Recovery was only accepted through subterfuge. I gave them an admission of the illness and claimed victory over half of the battle. All the while I was plotting to restrict food again, as soon as the heat died down.
Treatment focussed on the symptom – getting my weight up with high-fat, high-calorie drinks, alongside a decommissioning order on the exercise bike. I abided by the new rules, whilst attempting to assert control by boiling the drinks until the fat formed a skin for removal.
With nutrients lifting my mood, doctors wanted to know why it happened.
My family was present during therapy, which stifled my ability to talk truthfully. Even if I was alone and assured of confidentiality, I suspected the therapist’s sincerity. The room with the large mirror highlighted the subject to all present. I saw myself and they watched me. The people concealed in my reflection, what do they want me to say?
I felt the need to assuage my family’s sense of guilt for somehow causing me to be anorexic. I watched in dismay as they pointed the finger at each other. I said whatever would make them stop.
Bullying, I claimed. At least it was partly true.
Yet I could not reveal the way in which the heckles that rang through the school resonated with torments in my head.
The causes of my eating disorder were taken away and pinned to those around me. I allowed the distance from my inner self to engulf me. The insatiable need to allocate blame often betrays the purpose of therapy.

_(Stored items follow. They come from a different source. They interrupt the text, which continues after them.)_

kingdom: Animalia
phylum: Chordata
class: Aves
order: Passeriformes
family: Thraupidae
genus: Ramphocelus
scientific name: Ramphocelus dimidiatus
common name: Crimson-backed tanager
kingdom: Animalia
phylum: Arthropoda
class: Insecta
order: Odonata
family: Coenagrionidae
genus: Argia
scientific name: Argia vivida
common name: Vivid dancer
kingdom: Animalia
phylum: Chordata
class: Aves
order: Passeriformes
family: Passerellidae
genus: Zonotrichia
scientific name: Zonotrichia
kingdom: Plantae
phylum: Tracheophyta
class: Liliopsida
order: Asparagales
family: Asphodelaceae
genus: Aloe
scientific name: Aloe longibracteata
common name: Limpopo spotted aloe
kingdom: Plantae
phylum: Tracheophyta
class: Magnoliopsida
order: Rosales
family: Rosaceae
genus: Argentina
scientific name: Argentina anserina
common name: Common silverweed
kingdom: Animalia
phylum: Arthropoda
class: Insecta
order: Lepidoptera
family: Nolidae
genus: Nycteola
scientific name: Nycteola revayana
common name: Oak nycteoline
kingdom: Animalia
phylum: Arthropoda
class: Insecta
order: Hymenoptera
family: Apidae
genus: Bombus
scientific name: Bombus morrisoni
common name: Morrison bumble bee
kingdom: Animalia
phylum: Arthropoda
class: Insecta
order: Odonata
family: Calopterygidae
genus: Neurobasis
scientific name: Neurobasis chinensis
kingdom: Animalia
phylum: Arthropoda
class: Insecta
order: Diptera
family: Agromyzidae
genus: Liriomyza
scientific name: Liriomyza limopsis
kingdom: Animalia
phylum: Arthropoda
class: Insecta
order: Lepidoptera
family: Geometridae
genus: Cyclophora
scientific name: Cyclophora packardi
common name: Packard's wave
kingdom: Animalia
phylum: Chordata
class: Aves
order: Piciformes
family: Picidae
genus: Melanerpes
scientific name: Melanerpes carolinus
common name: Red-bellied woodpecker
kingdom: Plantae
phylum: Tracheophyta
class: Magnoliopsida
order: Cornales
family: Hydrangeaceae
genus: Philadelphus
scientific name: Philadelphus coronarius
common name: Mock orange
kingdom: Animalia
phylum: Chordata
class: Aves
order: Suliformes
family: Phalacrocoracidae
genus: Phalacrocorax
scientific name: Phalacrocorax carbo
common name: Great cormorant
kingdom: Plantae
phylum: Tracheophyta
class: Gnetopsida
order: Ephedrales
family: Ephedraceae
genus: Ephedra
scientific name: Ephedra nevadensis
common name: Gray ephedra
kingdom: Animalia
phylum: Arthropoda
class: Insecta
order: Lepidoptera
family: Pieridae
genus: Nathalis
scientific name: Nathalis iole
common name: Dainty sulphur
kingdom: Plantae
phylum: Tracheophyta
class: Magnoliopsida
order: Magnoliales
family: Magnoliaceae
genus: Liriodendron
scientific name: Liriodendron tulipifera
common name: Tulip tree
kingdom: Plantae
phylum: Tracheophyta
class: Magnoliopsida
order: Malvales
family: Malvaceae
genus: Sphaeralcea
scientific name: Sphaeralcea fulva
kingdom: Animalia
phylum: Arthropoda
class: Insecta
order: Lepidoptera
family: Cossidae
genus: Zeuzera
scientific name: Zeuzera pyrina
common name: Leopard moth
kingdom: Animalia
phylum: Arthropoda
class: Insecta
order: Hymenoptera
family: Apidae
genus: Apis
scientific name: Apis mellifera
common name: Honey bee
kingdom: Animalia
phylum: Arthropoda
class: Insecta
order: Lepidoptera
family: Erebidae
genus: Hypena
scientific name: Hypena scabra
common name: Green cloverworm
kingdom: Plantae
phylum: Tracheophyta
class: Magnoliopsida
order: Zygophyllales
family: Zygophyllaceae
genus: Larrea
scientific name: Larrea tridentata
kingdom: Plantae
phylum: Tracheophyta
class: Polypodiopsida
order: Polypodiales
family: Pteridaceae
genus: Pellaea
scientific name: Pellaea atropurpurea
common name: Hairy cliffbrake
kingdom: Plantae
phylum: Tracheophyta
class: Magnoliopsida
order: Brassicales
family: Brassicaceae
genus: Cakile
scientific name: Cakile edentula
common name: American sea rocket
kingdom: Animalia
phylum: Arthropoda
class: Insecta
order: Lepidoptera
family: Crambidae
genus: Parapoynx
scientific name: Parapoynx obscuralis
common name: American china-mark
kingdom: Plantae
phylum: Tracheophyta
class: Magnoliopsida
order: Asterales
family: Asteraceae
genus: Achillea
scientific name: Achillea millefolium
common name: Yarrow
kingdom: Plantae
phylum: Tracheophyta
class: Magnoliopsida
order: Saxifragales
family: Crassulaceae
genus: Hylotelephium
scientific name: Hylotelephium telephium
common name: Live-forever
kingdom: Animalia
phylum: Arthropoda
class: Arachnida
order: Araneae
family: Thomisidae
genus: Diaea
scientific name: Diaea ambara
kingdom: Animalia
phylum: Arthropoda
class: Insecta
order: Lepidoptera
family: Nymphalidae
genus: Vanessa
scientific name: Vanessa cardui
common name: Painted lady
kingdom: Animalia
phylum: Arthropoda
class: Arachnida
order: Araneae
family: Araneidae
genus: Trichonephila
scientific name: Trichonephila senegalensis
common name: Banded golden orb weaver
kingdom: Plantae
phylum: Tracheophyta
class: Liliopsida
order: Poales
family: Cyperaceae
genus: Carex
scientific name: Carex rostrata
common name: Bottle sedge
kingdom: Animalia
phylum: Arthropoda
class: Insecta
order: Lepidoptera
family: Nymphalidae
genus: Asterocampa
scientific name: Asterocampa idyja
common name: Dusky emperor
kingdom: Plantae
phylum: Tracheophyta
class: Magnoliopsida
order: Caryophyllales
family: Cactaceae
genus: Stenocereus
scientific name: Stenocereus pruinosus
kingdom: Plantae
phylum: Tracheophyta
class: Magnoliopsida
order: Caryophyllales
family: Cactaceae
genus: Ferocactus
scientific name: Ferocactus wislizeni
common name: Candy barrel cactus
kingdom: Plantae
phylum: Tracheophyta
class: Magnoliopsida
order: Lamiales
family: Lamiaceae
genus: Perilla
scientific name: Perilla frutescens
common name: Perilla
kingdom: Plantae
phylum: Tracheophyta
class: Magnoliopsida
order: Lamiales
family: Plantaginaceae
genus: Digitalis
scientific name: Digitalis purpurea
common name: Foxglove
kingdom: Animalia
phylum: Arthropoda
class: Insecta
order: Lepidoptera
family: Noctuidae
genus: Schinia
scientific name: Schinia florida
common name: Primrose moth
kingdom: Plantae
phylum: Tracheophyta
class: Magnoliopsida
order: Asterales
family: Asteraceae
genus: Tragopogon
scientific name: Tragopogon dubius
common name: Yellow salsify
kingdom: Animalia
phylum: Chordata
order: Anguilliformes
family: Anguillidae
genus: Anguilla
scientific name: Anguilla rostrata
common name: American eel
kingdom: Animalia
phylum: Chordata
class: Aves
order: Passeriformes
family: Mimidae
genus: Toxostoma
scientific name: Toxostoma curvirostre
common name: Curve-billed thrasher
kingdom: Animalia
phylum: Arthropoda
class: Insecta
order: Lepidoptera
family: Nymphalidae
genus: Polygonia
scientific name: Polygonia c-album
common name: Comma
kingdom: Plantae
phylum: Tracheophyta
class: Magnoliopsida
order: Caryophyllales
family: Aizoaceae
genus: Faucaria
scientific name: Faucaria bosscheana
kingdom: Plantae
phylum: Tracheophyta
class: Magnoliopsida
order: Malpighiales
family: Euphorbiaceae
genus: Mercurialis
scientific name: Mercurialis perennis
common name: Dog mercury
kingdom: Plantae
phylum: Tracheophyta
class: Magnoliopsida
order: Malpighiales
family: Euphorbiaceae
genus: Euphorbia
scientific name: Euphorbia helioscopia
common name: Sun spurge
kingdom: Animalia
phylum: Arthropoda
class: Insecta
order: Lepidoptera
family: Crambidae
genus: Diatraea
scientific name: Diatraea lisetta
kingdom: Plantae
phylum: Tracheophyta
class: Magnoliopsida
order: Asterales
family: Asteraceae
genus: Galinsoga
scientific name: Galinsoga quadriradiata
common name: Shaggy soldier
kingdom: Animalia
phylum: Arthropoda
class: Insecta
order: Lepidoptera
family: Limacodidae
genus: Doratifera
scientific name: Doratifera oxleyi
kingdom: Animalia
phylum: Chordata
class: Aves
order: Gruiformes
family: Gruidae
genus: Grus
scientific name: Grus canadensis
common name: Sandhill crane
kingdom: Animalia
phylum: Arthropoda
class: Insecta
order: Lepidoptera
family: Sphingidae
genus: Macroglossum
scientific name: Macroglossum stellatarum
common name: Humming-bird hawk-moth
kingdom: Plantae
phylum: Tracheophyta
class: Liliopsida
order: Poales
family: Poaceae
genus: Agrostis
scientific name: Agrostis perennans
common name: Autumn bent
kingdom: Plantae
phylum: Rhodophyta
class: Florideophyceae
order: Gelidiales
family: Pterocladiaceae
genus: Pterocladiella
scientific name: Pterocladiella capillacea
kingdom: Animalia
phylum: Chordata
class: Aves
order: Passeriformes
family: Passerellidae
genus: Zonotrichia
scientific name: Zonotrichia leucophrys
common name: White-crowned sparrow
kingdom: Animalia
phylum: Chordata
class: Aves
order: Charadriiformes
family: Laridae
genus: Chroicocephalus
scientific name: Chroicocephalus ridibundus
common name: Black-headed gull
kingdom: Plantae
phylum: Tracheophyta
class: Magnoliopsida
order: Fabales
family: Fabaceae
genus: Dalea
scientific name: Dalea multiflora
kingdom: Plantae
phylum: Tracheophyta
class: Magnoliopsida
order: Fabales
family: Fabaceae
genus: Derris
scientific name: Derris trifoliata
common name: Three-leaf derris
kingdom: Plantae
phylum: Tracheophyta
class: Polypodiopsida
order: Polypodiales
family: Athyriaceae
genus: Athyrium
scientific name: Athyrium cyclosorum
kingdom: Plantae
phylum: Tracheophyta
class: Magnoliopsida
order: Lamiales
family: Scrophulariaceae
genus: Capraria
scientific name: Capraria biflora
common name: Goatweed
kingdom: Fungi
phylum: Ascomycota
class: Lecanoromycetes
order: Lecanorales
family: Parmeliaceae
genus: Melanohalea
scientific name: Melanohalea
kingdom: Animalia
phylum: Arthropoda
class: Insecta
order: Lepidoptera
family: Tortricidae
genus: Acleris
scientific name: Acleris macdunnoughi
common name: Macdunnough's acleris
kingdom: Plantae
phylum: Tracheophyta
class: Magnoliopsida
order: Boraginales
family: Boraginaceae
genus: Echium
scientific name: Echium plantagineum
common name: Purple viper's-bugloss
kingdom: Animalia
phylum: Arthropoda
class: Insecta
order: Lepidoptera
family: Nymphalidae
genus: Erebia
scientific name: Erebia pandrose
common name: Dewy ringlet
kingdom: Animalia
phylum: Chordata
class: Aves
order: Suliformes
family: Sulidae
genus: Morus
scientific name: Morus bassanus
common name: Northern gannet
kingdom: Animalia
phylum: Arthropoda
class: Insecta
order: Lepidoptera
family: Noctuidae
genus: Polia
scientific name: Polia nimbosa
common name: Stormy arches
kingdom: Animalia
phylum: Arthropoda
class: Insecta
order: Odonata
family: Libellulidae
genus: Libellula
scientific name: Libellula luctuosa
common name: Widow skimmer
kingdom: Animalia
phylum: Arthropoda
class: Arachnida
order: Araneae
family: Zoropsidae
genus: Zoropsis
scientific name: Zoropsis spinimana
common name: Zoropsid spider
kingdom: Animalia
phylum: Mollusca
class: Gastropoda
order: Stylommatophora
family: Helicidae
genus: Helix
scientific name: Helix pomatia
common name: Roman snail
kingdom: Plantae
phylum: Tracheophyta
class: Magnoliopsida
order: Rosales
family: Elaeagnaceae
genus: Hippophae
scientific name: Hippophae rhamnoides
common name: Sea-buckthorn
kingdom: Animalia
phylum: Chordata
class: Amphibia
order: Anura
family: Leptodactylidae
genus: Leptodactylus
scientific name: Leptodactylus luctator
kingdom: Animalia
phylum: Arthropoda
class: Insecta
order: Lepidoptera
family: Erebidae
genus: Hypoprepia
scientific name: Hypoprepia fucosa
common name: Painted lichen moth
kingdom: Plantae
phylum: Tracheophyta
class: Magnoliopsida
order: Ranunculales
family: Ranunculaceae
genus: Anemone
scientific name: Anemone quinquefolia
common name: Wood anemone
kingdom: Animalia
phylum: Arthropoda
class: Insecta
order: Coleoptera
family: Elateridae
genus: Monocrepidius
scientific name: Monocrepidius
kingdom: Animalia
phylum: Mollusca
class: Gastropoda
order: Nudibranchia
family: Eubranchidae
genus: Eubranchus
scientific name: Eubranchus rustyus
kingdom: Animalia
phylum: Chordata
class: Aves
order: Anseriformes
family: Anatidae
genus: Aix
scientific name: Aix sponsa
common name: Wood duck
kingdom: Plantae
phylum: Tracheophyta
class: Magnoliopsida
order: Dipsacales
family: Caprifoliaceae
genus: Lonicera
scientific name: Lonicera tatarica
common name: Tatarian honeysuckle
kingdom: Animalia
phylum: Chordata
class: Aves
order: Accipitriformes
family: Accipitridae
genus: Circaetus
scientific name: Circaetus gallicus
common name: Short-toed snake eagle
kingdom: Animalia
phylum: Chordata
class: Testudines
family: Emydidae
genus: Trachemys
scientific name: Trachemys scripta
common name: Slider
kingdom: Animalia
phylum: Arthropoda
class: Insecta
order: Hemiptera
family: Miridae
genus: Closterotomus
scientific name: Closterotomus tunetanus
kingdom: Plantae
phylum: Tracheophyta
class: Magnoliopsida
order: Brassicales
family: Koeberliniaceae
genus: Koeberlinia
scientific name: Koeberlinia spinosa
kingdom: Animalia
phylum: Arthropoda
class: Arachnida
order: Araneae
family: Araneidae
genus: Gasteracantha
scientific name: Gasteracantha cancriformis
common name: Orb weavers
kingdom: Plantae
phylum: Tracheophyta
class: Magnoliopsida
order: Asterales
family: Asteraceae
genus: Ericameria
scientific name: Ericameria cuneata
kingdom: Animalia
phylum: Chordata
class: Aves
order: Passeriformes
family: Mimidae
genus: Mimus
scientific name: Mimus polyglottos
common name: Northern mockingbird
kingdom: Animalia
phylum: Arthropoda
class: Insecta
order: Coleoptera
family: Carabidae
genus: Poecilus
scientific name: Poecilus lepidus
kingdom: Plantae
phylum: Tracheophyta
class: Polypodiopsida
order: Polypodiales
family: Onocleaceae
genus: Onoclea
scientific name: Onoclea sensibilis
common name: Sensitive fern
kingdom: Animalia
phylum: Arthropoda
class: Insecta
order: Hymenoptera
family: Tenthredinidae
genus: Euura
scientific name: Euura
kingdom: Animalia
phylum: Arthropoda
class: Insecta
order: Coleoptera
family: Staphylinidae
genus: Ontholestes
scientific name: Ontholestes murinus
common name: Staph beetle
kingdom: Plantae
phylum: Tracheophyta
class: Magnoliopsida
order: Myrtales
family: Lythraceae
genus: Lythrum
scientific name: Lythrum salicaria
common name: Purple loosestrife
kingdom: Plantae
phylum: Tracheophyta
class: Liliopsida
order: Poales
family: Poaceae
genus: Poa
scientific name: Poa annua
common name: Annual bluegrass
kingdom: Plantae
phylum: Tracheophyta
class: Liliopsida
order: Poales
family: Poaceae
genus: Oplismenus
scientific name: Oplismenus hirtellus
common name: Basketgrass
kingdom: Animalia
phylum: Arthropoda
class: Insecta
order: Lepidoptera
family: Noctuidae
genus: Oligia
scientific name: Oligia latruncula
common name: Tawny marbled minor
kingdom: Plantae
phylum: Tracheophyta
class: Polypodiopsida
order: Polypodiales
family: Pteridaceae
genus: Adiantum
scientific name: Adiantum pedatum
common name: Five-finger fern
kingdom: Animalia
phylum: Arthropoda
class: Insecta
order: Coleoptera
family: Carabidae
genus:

Recovery was partly driven by the need to run from a truth that had almost been unearthed. The plan I had formulated at the start - to relapse after treatment - was too risky.
Better man up, so you’re told. What is proposed as the exit strategy, and all that it signifies, carries the same expectations that led you into conflict in the first place.
Therapy slid away as my weight climbed - the symptom remained the primary target and litmus test for recovery. With many issues left to percolate over the years, I plunged into schoolwork and repressed anorexia as a non-event.
In the spines of textbooks, I could fold away my past. On the pages, I could indulge in words that separated me from my immediate reality. From the grades, I could redeem my worth.
Perfectionism was redistributed into a venture detached from my body, and affirmed by society as being of value, without ever resolving the contempt I felt for myself.